# Source records:
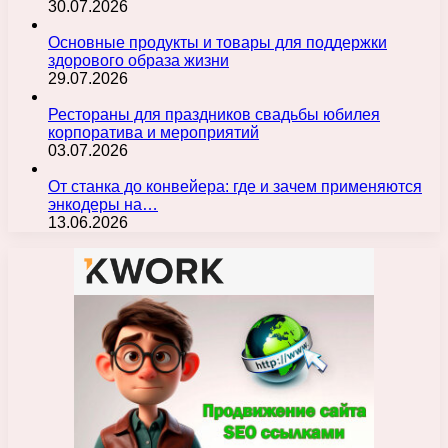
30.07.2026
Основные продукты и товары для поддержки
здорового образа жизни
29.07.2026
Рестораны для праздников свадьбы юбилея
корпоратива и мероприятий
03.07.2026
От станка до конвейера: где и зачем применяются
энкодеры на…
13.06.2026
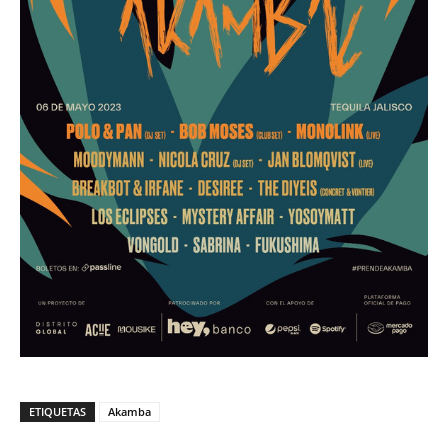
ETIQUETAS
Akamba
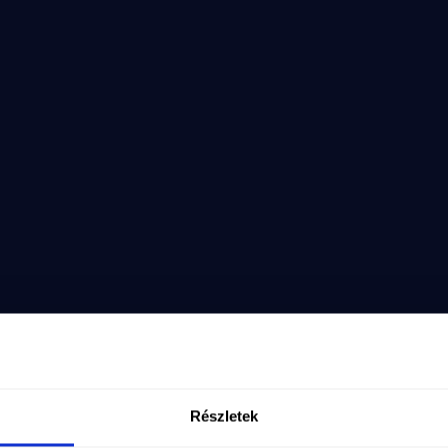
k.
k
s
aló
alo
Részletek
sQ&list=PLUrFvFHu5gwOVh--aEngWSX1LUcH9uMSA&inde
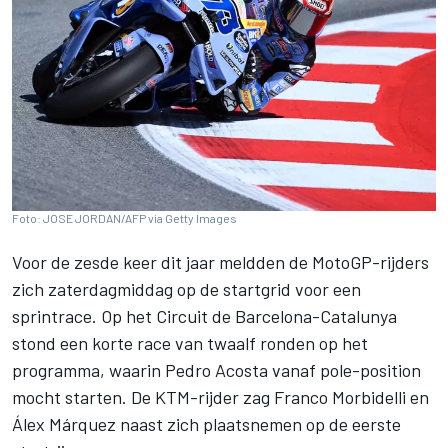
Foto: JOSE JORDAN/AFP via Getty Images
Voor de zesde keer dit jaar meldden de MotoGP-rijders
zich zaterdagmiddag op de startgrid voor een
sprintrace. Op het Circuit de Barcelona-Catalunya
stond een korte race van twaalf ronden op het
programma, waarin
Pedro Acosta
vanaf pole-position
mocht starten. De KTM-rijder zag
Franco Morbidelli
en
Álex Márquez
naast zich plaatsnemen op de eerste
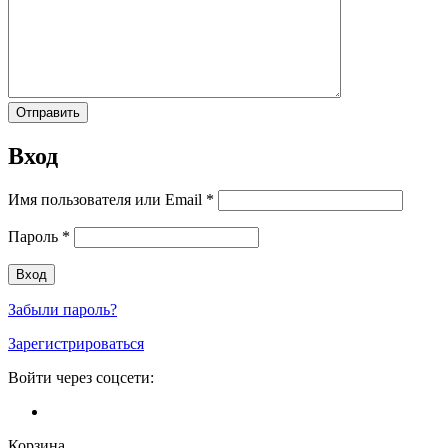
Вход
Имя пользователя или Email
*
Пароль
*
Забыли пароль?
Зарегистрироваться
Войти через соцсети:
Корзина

# Task instructions:
Keep the pictures out while you retype all of the data above exactly as it appears.

# Answer for this exercise:
30.07.2026
Основные продукты и товары для поддержки
здорового образа жизни
29.07.2026
Рестораны для праздников свадьбы юбилея
корпоратива и мероприятий
03.07.2026
От станка до конвейера: где и зачем применяются
энкодеры на…
13.06.2026
ETIQUETAS
Akamba
k.
k
s
aló
alo
Részletek
sQ&list=PLUrFvFHu5gwOVh--aEngWSX1LUcH9uMSA&inde
Foto: JOSE JORDAN/AFP via Getty Images
Voor de zesde keer dit jaar meldden de MotoGP-rijders
zich zaterdagmiddag op de startgrid voor een
sprintrace. Op het Circuit de Barcelona-Catalunya
stond een korte race van twaalf ronden op het
programma, waarin
Pedro Acosta
vanaf pole-position
mocht starten. De KTM-rijder zag
Franco Morbidelli
en
Álex Márquez
naast zich plaatsnemen op de eerste
Вход
Имя пользователя или Email
*
Пароль
*
Забыли пароль?
Зарегистрироваться
Войти через соцсети:
Корзина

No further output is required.